### Try it
Rewrite the records as a numbered list, one line per item and blank lines omitted, starting at the line containing "# Experiment : hyh_ma_det_exp001" and ending after the line containing "更大的pos_scale和neg_scale对模型性能有略微提升，但不明显". Leave out the pictures.

━━━━━ Dataset entries ━━━━━

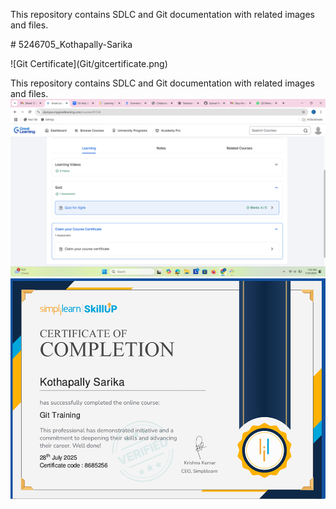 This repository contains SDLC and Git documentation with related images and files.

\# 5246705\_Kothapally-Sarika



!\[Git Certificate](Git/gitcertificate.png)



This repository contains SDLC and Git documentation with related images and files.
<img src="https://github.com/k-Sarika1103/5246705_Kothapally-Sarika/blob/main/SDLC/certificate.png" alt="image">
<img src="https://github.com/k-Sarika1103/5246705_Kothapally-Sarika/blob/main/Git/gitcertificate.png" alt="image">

━━━━━
━━━━━ Dataset entries ━━━━━

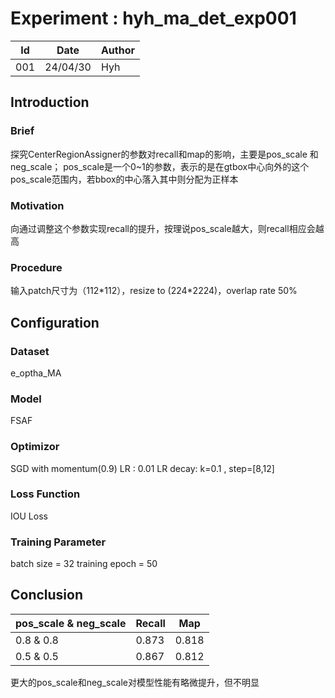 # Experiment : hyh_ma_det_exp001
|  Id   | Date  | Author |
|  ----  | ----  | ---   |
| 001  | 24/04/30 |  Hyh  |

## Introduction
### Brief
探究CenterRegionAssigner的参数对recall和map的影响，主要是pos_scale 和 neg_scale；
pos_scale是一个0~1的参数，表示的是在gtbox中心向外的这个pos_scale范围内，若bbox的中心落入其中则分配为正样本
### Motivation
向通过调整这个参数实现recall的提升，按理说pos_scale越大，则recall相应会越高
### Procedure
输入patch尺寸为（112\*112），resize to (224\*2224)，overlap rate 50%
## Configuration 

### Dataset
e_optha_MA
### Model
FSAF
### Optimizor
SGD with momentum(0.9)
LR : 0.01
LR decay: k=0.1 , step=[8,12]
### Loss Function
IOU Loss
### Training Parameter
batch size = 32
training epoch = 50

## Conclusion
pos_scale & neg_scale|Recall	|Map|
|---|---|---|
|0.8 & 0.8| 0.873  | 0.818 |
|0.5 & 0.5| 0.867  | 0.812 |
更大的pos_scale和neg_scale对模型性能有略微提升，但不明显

━━━━━

### Expected output
1.  # Experiment : hyh_ma_det_exp001
2. |  Id   | Date  | Author |
3. |  ----  | ----  | ---   |
4. | 001  | 24/04/30 |  Hyh  |
5. ## Introduction
6. ### Brief
7. 探究CenterRegionAssigner的参数对recall和map的影响，主要是pos_scale 和 neg_scale；
8. pos_scale是一个0~1的参数，表示的是在gtbox中心向外的这个pos_scale范围内，若bbox的中心落入其中则分配为正样本
9. ### Motivation
10. 向通过调整这个参数实现recall的提升，按理说pos_scale越大，则recall相应会越高
11. ### Procedure
12. 输入patch尺寸为（112\*112），resize to (224\*2224)，overlap rate 50%
13. ## Configuration 
14. ### Dataset
15. e_optha_MA
16. ### Model
17. FSAF
18. ### Optimizor
19. SGD with momentum(0.9)
20. LR : 0.01
21. LR decay: k=0.1 , step=[8,12]
22. ### Loss Function
23. IOU Loss
24. ### Training Parameter
25. batch size = 32
26. training epoch = 50
27. ## Conclusion
28. pos_scale & neg_scale|Recall	|Map|
29. |---|---|---|
30. |0.8 & 0.8| 0.873  | 0.818 |
31. |0.5 & 0.5| 0.867  | 0.812 |
32. 更大的pos_scale和neg_scale对模型性能有略微提升，但不明显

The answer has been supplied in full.